The Texas Legislature has passed HB 654, which is a Bill that does only one thing – it amends Section 112.036 of the Texas Trust Code (a part of the Texas Property Code). It’s on to the Governor, presumably for his signature.
Section 112.036 sets out the maximum time that a trust, other than a charitable trust, can last. Until the amendment, which is effective September 1, 2021 (more on that below), a Texas trust, once it becomes irrevocable, can last only as long as people designated (what some call “measuring lives”) are alive, plus an additional 21 years. For example, the measuring lives are your children and grandchildren. Suppose further that at the time you set up the trust and it becomes irrevocable (whether during your lifetime or at your death), you have three living children and six living grandchildren. Under the old rule, when all nine of them have died, the trust can last a maximum of 21 more years. At that point, the trust would have to terminate and the assets inside would have to be distributed. Trusts that don’t have that limitation in them are invalid (but can be corrected or reformed as described below).
HB 654 changes the rule substantially, and sets out a clear, new limit that is easy to determine (unlike the prior rule which required the tracking of the lifetimes of the measuring lives to determine when the additional 21 year period would begin).
Subsection (a) says that the rule applies to an interest in a trust, other than a charitable trust.
Subsection (b) defines the “effective date” of a trust as the date on which the trust becomes irrevocable.

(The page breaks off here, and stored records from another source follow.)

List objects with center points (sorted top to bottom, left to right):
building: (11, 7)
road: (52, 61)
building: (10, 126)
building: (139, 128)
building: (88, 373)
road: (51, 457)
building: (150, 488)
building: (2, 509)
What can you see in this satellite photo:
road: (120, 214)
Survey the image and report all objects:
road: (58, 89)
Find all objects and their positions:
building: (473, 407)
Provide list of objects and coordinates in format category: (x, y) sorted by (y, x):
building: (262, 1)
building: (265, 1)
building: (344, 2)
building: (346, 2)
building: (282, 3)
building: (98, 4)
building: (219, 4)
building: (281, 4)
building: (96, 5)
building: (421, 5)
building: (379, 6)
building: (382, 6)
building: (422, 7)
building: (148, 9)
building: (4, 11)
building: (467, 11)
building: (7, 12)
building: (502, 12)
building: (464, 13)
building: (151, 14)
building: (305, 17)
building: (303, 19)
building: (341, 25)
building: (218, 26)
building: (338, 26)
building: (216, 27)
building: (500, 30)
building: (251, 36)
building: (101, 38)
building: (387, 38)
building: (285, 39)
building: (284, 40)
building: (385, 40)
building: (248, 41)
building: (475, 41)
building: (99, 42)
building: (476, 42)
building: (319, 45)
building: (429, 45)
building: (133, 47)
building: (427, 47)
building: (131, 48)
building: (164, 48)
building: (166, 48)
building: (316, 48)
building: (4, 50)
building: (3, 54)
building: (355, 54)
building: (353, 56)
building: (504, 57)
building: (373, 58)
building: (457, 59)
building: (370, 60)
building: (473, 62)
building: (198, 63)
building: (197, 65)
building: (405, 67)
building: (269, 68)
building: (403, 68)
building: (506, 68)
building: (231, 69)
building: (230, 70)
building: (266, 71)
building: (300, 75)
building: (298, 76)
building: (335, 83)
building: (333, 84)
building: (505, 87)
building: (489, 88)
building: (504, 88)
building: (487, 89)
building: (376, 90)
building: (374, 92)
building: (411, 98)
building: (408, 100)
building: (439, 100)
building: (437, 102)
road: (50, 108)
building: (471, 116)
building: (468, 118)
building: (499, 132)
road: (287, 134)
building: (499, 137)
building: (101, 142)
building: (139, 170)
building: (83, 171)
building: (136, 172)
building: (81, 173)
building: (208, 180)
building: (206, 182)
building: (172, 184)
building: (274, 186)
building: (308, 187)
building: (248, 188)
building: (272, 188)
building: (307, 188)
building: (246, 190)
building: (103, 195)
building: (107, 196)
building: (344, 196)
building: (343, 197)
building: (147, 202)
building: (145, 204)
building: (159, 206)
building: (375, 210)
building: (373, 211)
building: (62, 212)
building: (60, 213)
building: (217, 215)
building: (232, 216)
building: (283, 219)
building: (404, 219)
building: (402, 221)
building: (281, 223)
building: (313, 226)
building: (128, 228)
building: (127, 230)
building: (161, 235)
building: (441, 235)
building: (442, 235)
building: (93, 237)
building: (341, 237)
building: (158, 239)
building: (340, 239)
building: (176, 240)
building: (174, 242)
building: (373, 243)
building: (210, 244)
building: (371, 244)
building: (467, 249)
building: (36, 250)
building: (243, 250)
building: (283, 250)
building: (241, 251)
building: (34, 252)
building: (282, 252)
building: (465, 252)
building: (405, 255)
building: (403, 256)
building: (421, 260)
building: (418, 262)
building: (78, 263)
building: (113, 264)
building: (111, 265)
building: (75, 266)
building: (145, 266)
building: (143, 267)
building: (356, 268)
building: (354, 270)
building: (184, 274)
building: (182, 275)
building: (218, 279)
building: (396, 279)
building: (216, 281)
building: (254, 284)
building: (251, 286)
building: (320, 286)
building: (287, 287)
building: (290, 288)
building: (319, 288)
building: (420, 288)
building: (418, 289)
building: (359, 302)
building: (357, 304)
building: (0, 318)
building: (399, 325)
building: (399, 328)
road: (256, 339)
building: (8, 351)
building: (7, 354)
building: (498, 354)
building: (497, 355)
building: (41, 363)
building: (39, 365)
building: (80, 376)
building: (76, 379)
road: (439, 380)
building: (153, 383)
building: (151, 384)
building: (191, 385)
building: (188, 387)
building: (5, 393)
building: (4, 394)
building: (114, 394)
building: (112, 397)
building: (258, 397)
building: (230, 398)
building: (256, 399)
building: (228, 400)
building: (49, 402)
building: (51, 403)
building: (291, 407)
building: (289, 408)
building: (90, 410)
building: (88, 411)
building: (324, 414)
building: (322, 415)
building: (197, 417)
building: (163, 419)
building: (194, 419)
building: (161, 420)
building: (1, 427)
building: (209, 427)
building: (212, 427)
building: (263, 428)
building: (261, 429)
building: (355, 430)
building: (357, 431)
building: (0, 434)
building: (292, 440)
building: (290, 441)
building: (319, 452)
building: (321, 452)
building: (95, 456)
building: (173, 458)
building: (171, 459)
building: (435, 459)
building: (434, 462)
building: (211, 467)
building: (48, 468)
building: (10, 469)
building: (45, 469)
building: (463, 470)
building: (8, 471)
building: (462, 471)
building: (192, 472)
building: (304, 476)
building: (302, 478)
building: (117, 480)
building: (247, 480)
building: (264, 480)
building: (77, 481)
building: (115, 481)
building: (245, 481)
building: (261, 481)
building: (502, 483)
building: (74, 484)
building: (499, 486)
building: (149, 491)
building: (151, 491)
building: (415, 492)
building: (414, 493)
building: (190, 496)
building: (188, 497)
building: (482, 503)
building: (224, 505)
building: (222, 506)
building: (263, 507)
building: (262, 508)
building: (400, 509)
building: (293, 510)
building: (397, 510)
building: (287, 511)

Subsections (c) and (d) (new) provide the new rule. Subsection (c)(1) says that an interest in the trust must “vest, if at all” (which basically means that the trust beneficiary or beneficiaries have to become the owners) “not later than 300 years after the effective date of the trust.” That 300 year limit applies to trusts that become irrevocable (that is, have their “effective date”) on or after September 1, 2021.
Subsection (c)(2) simply says “or except as provided in Subsection (d).” That provision refers to trusts that have an effective date before September 1, 2021.
New Subsection (d) says, “An interest in a trust that has an effective date before September 1, 2021, may vest as described in Subsection (c)(1) if the trust instrument provides that an instrument in the trust vests under the provisions of this section applicable to trusts on the date that the interest vests.” I interpret that to mean that an existing trust which has language in it referring to the old rule will be treated as though the trust had language in it that refers to the new 300 year limit.
I’m hopeful that I will get feedback from those of you who have been closer to the legislative process on the intent of Subsection (d).
Subsection (e) says that any interest in a trust may be reformed or construed to the extent and as provided by Section 5.043. That statute mandates that a court reform a trust which has a provision violating the rule against perpetuities, so as to validate the trust (as opposed to invalidating the trust for that reason).
There is a significant exception to this new 300 year rule. New Subsection (f) says, “Under this section, a settlor of a trust may not direct that a real property asset be retained or refuse that a real property asset may be sold for a period longer than 100 years.” In other words, the family homestead, the ranch, the mountain home, the seaside resort, etc., can only be tied up for 100 years as opposed to 300 years.
However, the statute does not address what happens if the trust owns an interest in a business entity like an LLC, partnership etc., and the business entity owns the real property. It is possible that the trust could direct that an ownership interest in a business entity may not be sold or otherwise transferred, and indirectly defeat the 100 year limit. It’s also arguable that the intent of the legislation should require a court to order a business entity to divest itself of the real property at or after the 100-year mark. That argument might be somewhat difficult to make if the entity is not merely a means of owning the real property, but is an operating business enterprise which owns the real estate in which it operates (but that’s a discussion for another time).
Going forward, the best practice might be to amend revocable trusts, if the clients so desire, to fix a time limit for the trust of up to 300 years. For irrevocable trusts, assuming the above interpretation of Subsection (d) is correct, nothing needs to be done except perhaps to append/insert into the trust records the change in the law and its effect on the perpetuities language in the trust. In some cases, a better approach might be to seek a court modification to state clearly the limit on the lifetime of the trust.
However, older trusts that are grandfathered GST trusts should be examined carefully in light of the Regulations so that the grandfathering is not lost inadvertently. It’s not clear to me at this point if this statutory change negatively impacts grandfathered trusts (such as being outside the safe harbors in Treas. Reg. § 26.2601-1(b)(4) if the parties seek a modification as allowed by the new statute. It’s also not clear to me whether this statutory change negatively impacts grandfathered trusts even if the parties take no action. All of that is a topic to be explored another day.